Perhaps the Turner Prize could handle routine local authority philistinism, but the heavy-handed Magic Christian mockery of the KLF, the group of rock biz pranksters who doubled the prize money with an award for what they called the worst artist of the four on the shortlist, seemed to be too much for the Prize's fragile sense of purpose. The equilibrium of its greatest defender had cracked.

Whiteread's sculpture, House, was demolished, as had been planned from its inception, on 11 January 1994.

==Later analysis==
In a piece published in 2006, The Sunday Times quoted author James F. English's description of The K Foundation's Art Award as "hostile philanthropy". Sunday Times writer Bryan Appleyard added that the "K Foundation's witty exploitations of artistic greed ... are essential aspects of the prize itself. They promote the prize, reassure the organisers that, culturally speaking, they are in the thick of it and console the artists with evidence that their work provokes strong reactions. More importantly, for English, such conflicts demonstrate the autonomous nature of the event. These prizes should not be seen as any real or lasting judgment about art, but rather as things in themselves."

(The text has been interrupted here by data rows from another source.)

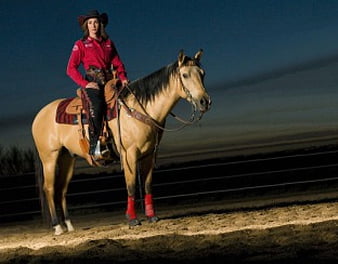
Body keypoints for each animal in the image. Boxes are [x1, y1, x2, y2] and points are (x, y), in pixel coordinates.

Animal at [31, 50, 211, 235]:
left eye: (202, 73)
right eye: (185, 75)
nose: (205, 101)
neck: (138, 108)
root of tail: (39, 116)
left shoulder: (149, 154)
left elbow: (147, 185)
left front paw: (151, 216)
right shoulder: (129, 154)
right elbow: (131, 186)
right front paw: (131, 219)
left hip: (67, 158)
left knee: (61, 190)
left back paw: (69, 225)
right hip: (49, 158)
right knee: (49, 188)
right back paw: (57, 226)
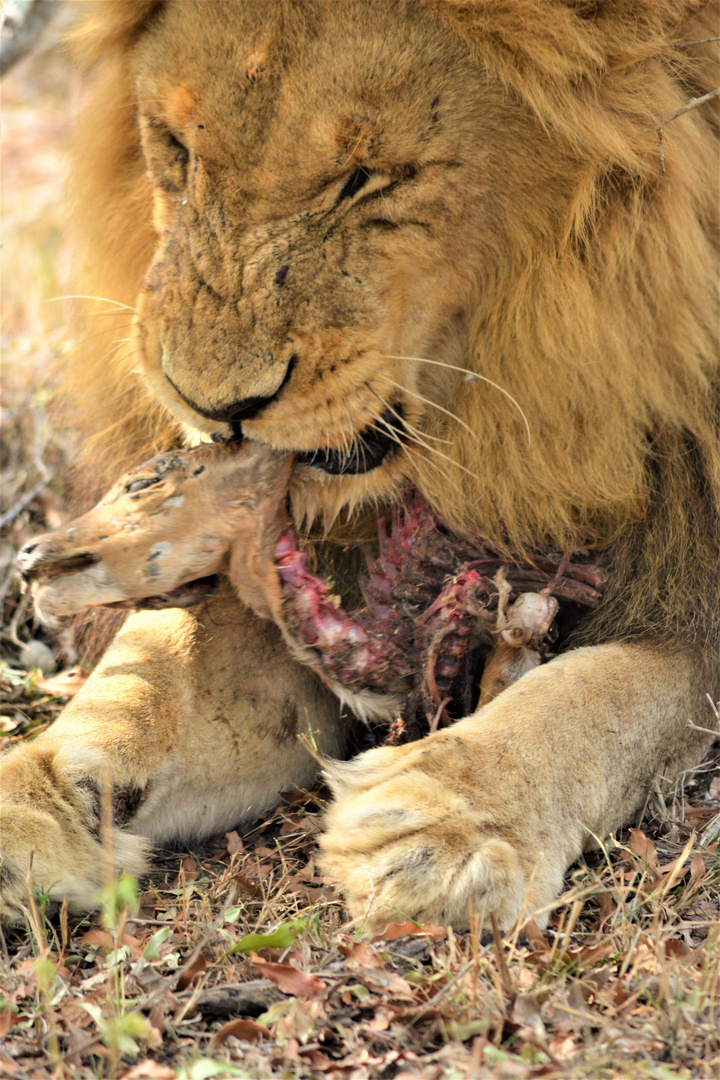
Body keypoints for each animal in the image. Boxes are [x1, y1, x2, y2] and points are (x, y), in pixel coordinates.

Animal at [1, 0, 720, 928]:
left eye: (368, 178)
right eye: (178, 150)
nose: (213, 405)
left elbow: (603, 691)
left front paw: (450, 818)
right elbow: (156, 665)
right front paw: (40, 788)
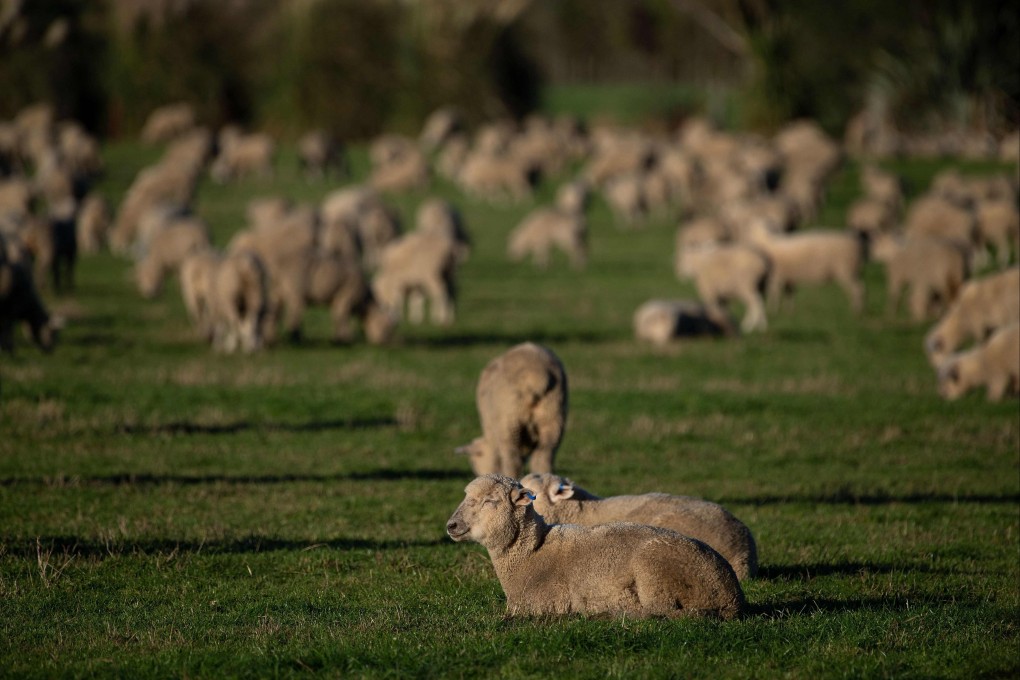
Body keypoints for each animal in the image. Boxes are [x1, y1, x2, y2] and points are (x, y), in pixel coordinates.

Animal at [455, 342, 567, 479]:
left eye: (474, 462)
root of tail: (535, 376)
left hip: (509, 420)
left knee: (513, 459)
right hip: (553, 414)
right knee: (544, 456)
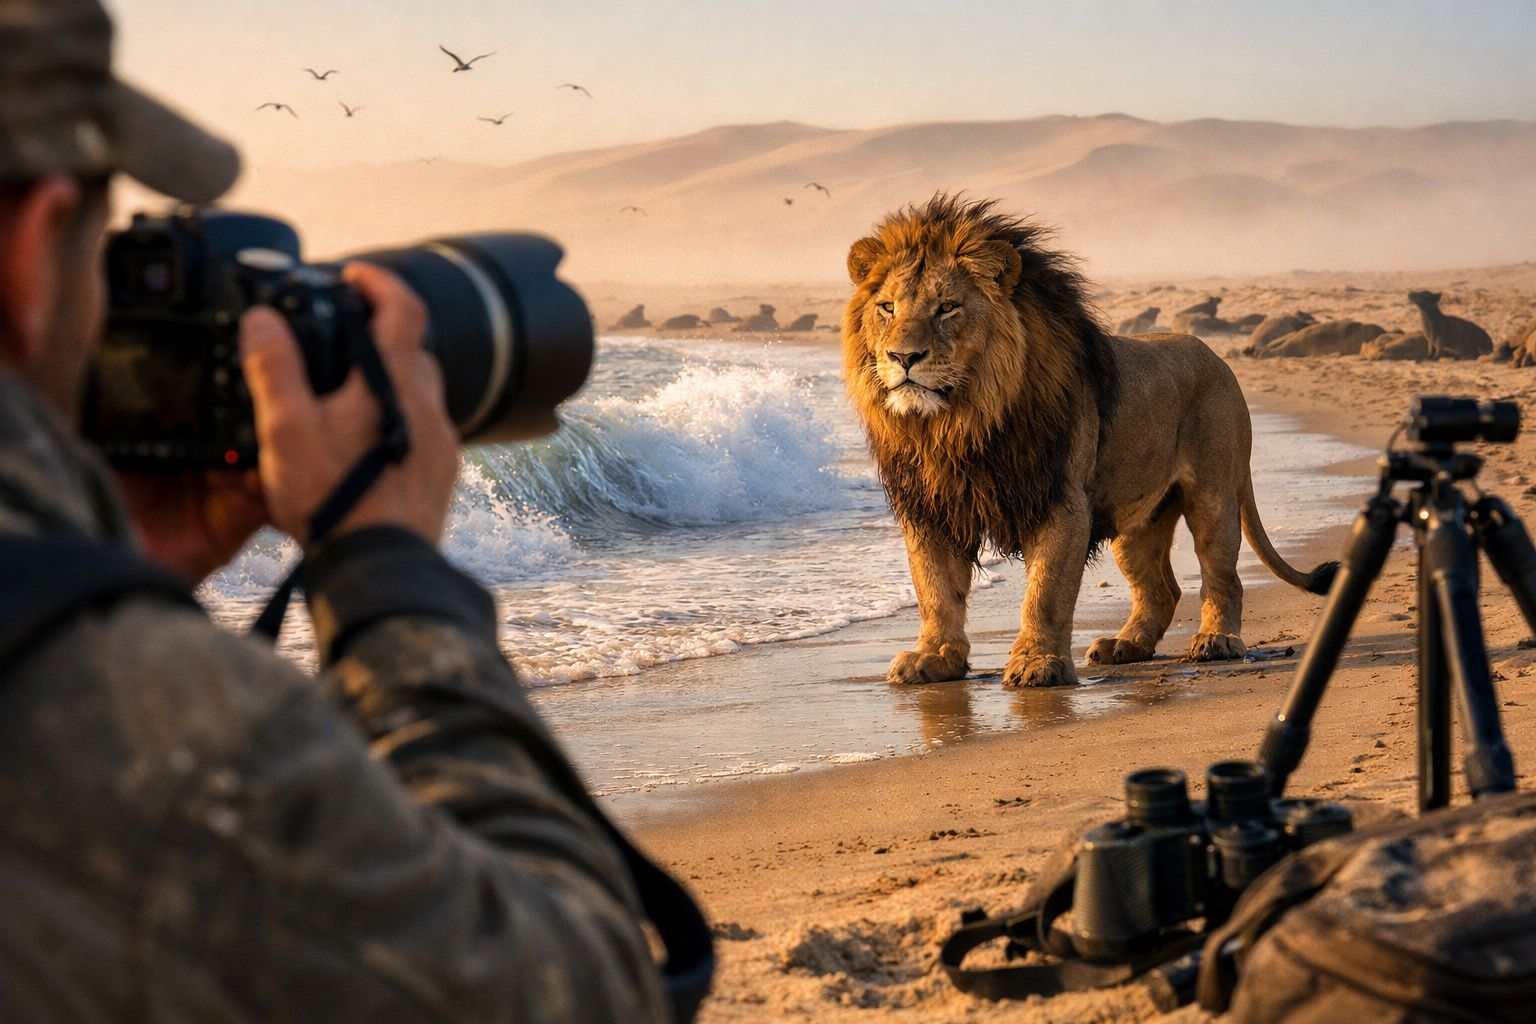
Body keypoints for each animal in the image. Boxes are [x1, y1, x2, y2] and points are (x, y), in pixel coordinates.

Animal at [841, 195, 1336, 688]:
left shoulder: (1063, 502)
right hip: (1137, 522)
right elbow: (936, 591)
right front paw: (935, 658)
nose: (903, 357)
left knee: (1222, 576)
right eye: (887, 307)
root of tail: (1218, 358)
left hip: (1212, 495)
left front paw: (1037, 663)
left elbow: (1045, 591)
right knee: (1162, 589)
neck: (957, 425)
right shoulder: (931, 508)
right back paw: (1125, 646)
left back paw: (1217, 641)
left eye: (947, 307)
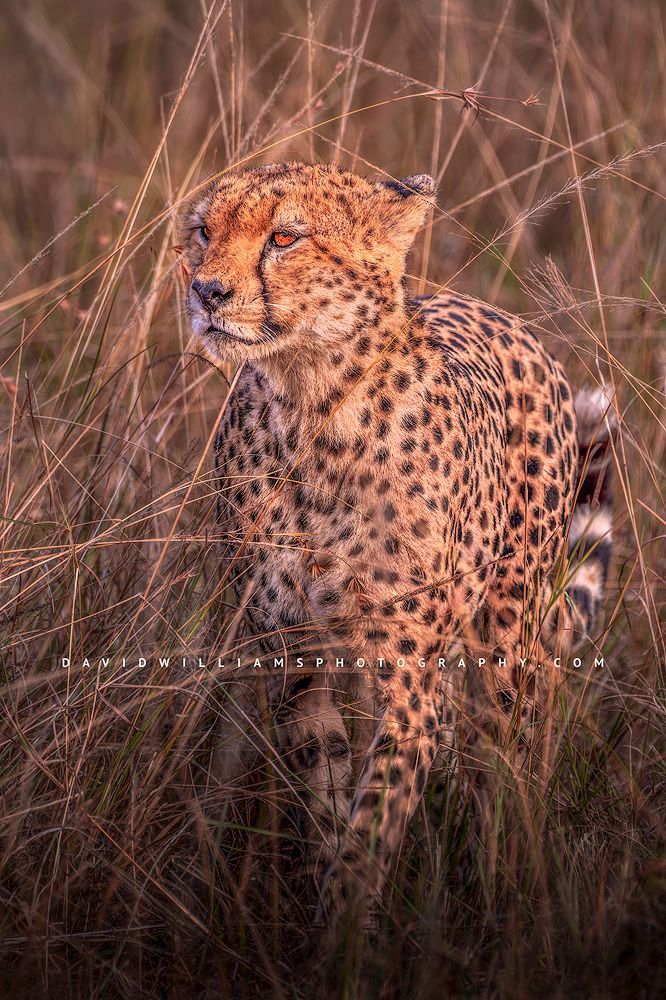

Some years after the award, Bill Drummond attempted to explain the K Foundation's motives, as he now saw them:

Most of the people who wrote about what we did, and the TV programme that was made about it, made a mistake. I was only able to articulate it to myself afterwards with hindsight. They thought we were using our money to make a statement about art, and really what we were doing was using our art to make a statement about money. Having arrived at that formula, I'm probably manipulating everything we did to fit into the theory, but we were just getting up in the morning and getting on the phone with each other and saying, fucking hell! So at some points we thought we were attacking the art establishment then we were saying, no that's not what this is about.

==Burning==
The K Foundation's art campaign, Money: A Major Body Of Cash, failed to attract major gallery interest so, on 23 August 1994, Drummond and Cauty disposed of their one million pounds in an alternate fashion: they burnt it on the Scottish island of Jura. In an interview with Drummond, Cauty and Gimpo, Gimpo admitted to harbouring guilt about the million pounds burning; that if he'd burnt Whiteread's £40,000 the million pounds burning would never have happened. "I should have burnt it. I had petrol all over the £40,000... We were due to wait until eleven o'clock until she came out, but we were told to wait another two minutes... [then] Rachel Whiteread came running out. She just grabbed the money and dragged it over the fence." Carl Freedman also wished they'd burnt Whiteread's money. "It would have been brilliant.... It would have been just totally outrageous. People would have been falling out of their-chairs, saying. 'I can't believe they just burned £40,000'".